What Duplication Actually Costs
Cloud storage is not free. Enterprise-grade cloud contracts for mid-sized government agencies in Australia — the kind used by ACT Health or the ACT Education Directorate — typically run at rates where a single terabyte of actively managed storage costs materially more than consumer-grade alternatives, once licensing, security compliance, and redundancy tiers are factored in. When a communications team at a Civic-based agency uploads the same hero image from a ministerial announcement 15 times across a six-month campaign cycle, that overhead accumulates invisibly in budget line items labelled simply as "ICT infrastructure."
The University of Canberra's Bruce campus and ANU's Acton precinct both run substantial digital asset management systems for research publications, marketing, and internal records. In higher education broadly, a 2023 industry report from EDUCAUSE — a US-based nonprofit that tracks technology in higher education — found that duplicate and near-duplicate files represented roughly 30 percent of institutional image library volume at universities with more than 10,000 students. Neither UC nor ANU has publicly released its own deduplication audit figures, but both institutions are large enough that the EDUCAUSE benchmark offers a plausible order of magnitude.

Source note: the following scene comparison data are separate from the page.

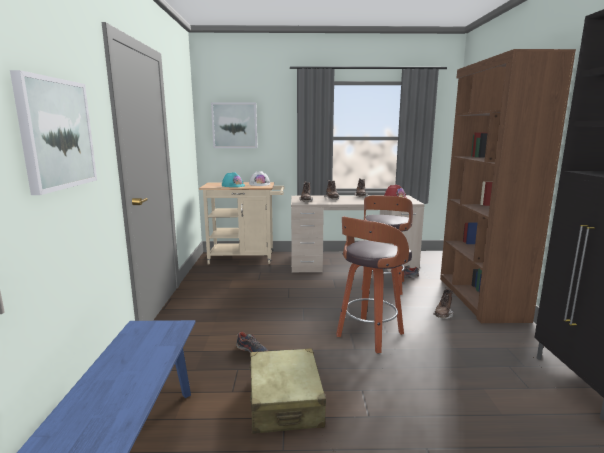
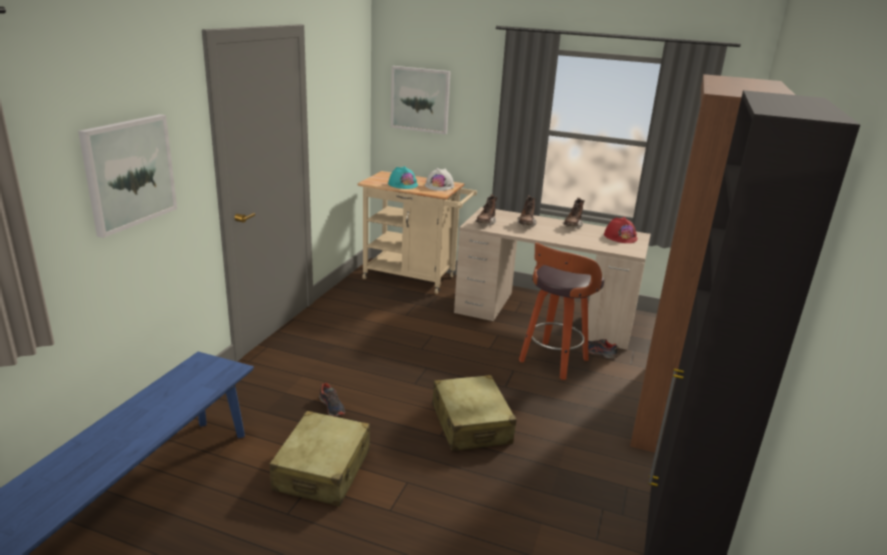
camera: 20 degrees right, 10 degrees up
(369, 336) = (471, 424): stool -> beige suitcase
(443, 315) = (590, 422): brown boot -> none

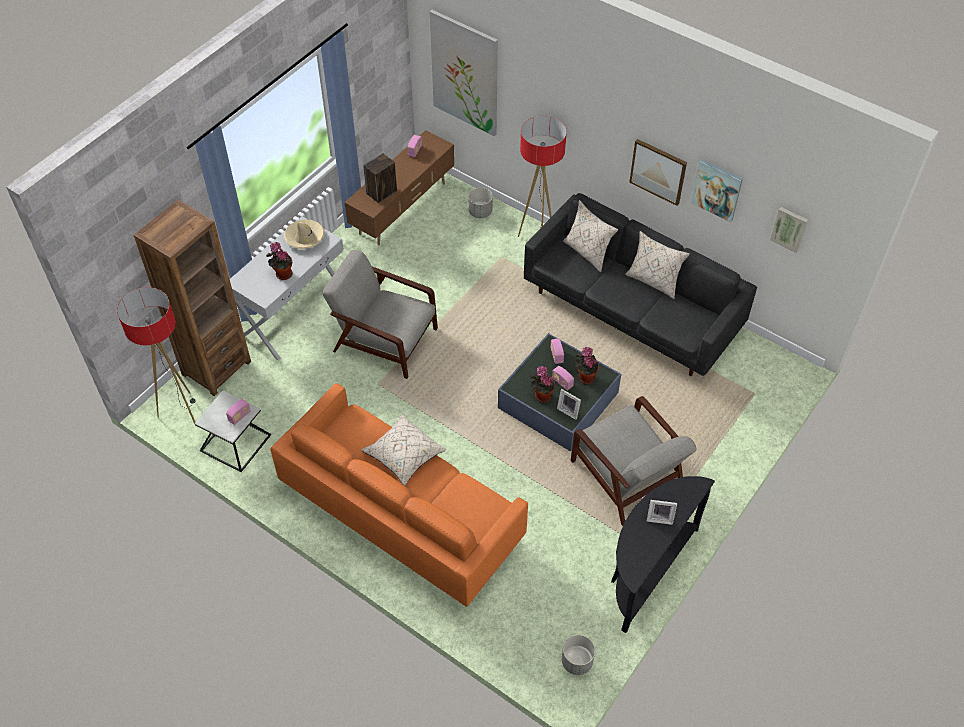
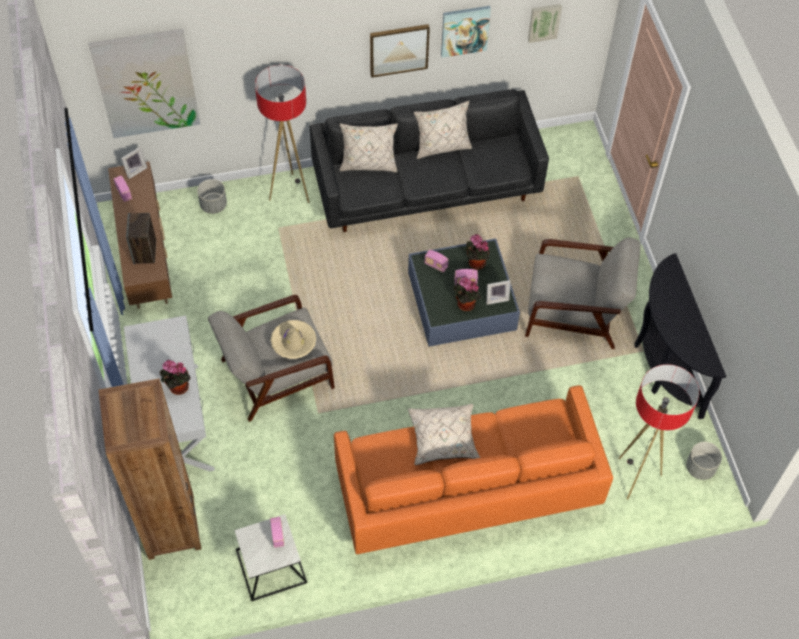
camera: 50 degrees left, 5 degrees up
(181, 411) = (191, 587): floor lamp -> floor lamp (635, 477)
(305, 238) = (153, 342): beige hat -> beige hat (293, 342)
(659, 518) = (677, 310): picture frame -> picture frame (135, 170)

The practical trigger for renewed attention to this issue is not just storage cost. It is the growing use of AI-powered content management tools across the ACT public sector. When duplicate images sit in a library, machine-learning cataloguing systems — increasingly used to tag and retrieve assets — train on redundant data, skewing metadata outputs and slowing retrieval times. An image of the new Woden Town Centre development, for instance, stored 18 times under variant file names, tells a cataloguing algorithm very little about what is actually new in the collection.
What Agencies and Institutions Can Do Now
Deduplication is not a new concept, but uptake has been inconsistent. The Australian Signals Directorate's Information Security Manual, last updated in its 2026 edition, includes guidance on data minimisation that implicitly covers redundant file stores, though it stops short of mandating specific deduplication schedules for non-sensitive imagery. Several ACT-based agencies have begun trialling perceptual hashing tools — software that generates a fingerprint for each image and flags near-identical files regardless of file name or format — as part of broader data governance reviews.

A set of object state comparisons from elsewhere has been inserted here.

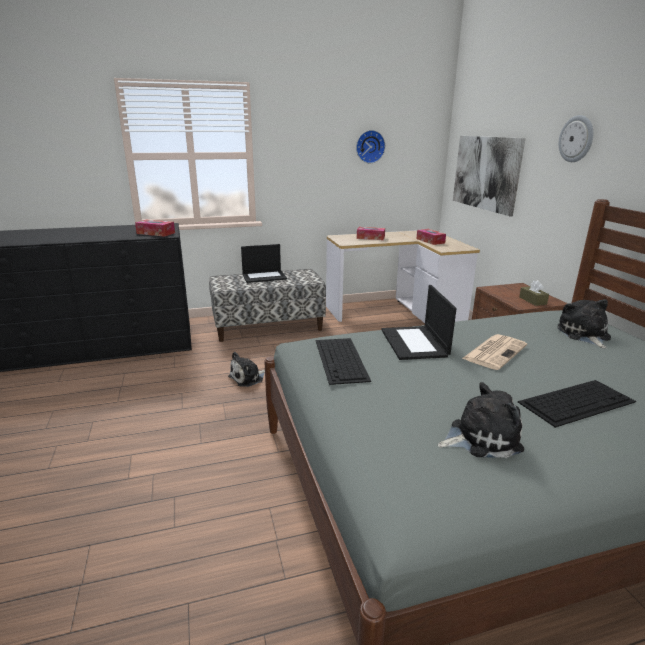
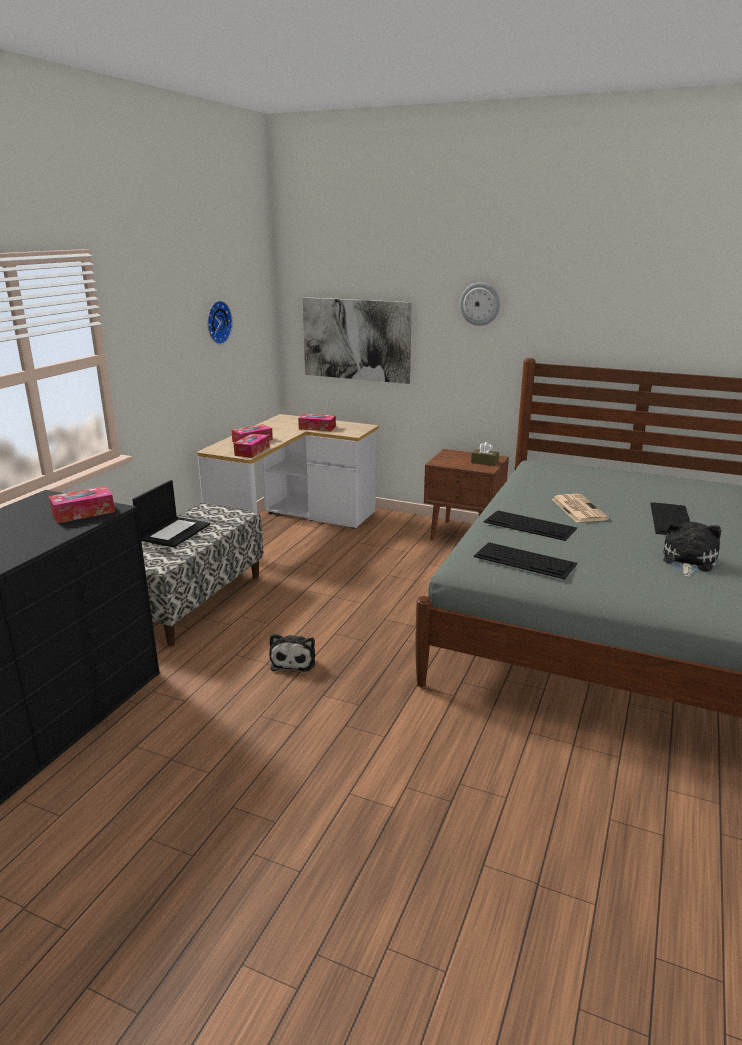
camera: 50 degrees left, 0 degrees up
(354, 242) = (252, 451): none -> tissue box
(415, 343) = (530, 525): laptop -> keyboard
(584, 334) = (581, 475): plush toy -> none

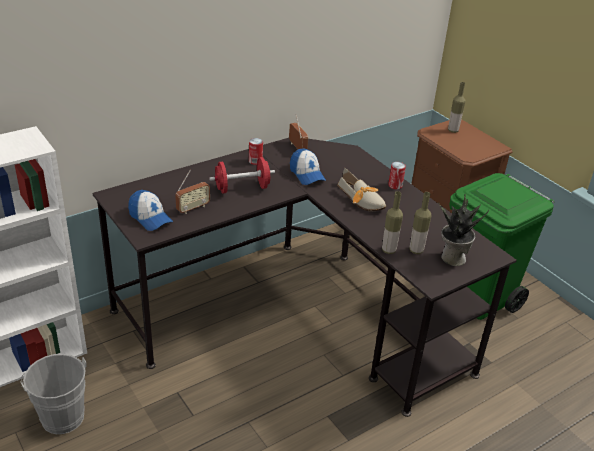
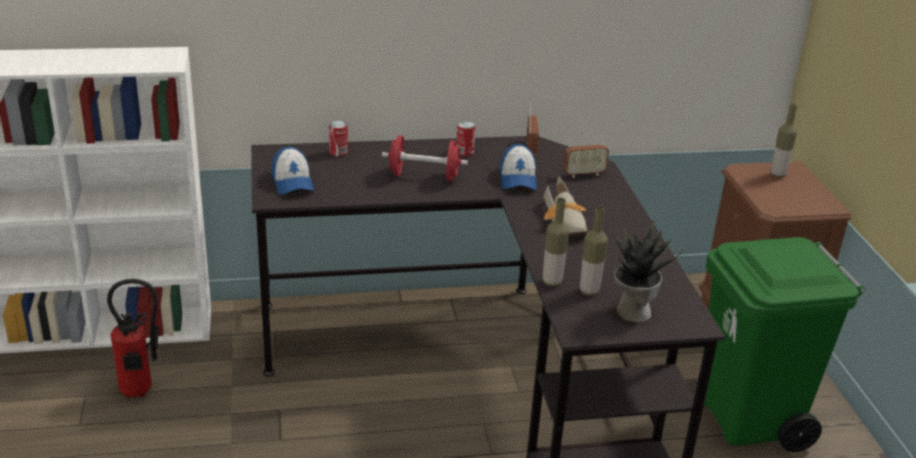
camera: 25 degrees right, 5 degrees down
(61, 414) = (141, 392): grey bucket -> fire extinguisher
(193, 208) = (348, 184): radio -> radio (584, 174)
(395, 185) = (625, 215): can -> can (338, 152)

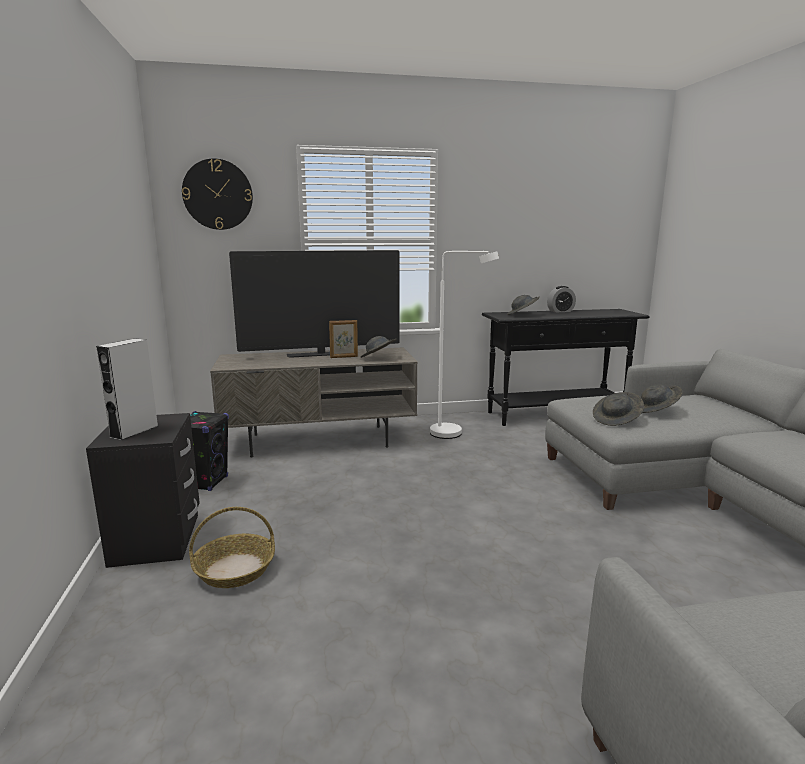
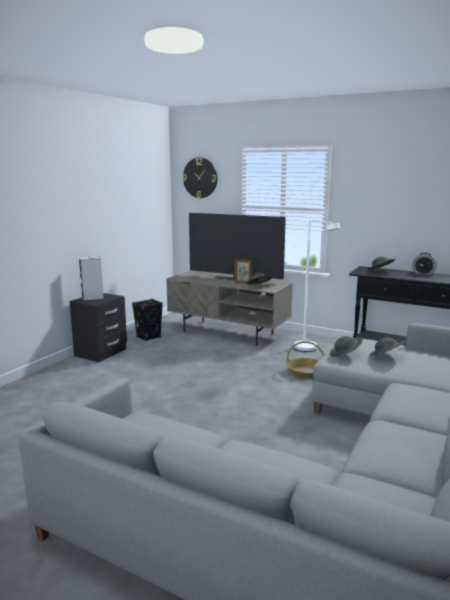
camera: 40 degrees right, 0 degrees up
(235, 569) = (109, 371): basket -> basket (305, 372)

The Gungahlin and Belconnen community hubs, both of which house ACT government service delivery offices with active social media and community communications teams, represent exactly the kind of operational environment where deduplication workflows would show rapid returns. A single communications officer managing image libraries for multiple suburbs, uploading event photography from the Gungahlin town centre market or the Belconnen Arts Centre, can inadvertently create hundreds of duplicate files in a single financial year without a systematic check in place.
For institutions starting from scratch, the recommended first step is a baseline audit — running a perceptual hash scan across the full image library to produce a duplication rate figure. That number, whatever it turns out to be, becomes the benchmark. From there, automated ingestion rules that reject exact duplicates at the point of upload cost relatively little to implement and prevent the problem from compounding further. The data problem, in other words, is easier to stop than to reverse. Canberra's agencies would do well to start counting before the bill gets any larger.